▶ **Request**
Keep only the lines below that contain the string "with", treating uppercase and lowercase as different, and copy each of those lines out in full.

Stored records
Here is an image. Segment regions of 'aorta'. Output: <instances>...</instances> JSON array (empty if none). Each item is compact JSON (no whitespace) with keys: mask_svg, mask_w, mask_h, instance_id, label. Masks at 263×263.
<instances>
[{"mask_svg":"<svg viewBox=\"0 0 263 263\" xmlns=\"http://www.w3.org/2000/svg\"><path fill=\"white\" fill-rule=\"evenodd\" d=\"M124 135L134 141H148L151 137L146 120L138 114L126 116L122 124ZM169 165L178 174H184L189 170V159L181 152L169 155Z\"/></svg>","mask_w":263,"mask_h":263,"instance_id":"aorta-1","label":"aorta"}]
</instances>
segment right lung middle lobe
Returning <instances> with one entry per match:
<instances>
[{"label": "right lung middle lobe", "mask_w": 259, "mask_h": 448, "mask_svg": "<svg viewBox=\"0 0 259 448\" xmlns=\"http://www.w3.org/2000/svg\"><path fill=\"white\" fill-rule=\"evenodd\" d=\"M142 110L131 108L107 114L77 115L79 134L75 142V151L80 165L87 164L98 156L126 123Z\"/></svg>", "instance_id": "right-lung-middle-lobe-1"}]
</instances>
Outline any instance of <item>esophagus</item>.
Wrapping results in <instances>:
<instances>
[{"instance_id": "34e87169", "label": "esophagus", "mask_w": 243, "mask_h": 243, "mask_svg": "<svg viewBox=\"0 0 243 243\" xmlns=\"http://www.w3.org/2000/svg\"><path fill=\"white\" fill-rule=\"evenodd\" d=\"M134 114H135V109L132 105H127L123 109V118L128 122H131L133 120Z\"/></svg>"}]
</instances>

▶ **Problem solution**
Here is an image. Segment regions of 'aorta'. Output: <instances>...</instances> JSON array (empty if none). Each item is compact JSON (no whitespace) with keys: mask_svg, mask_w, mask_h, instance_id, label. Masks at 263×263.
Returning <instances> with one entry per match:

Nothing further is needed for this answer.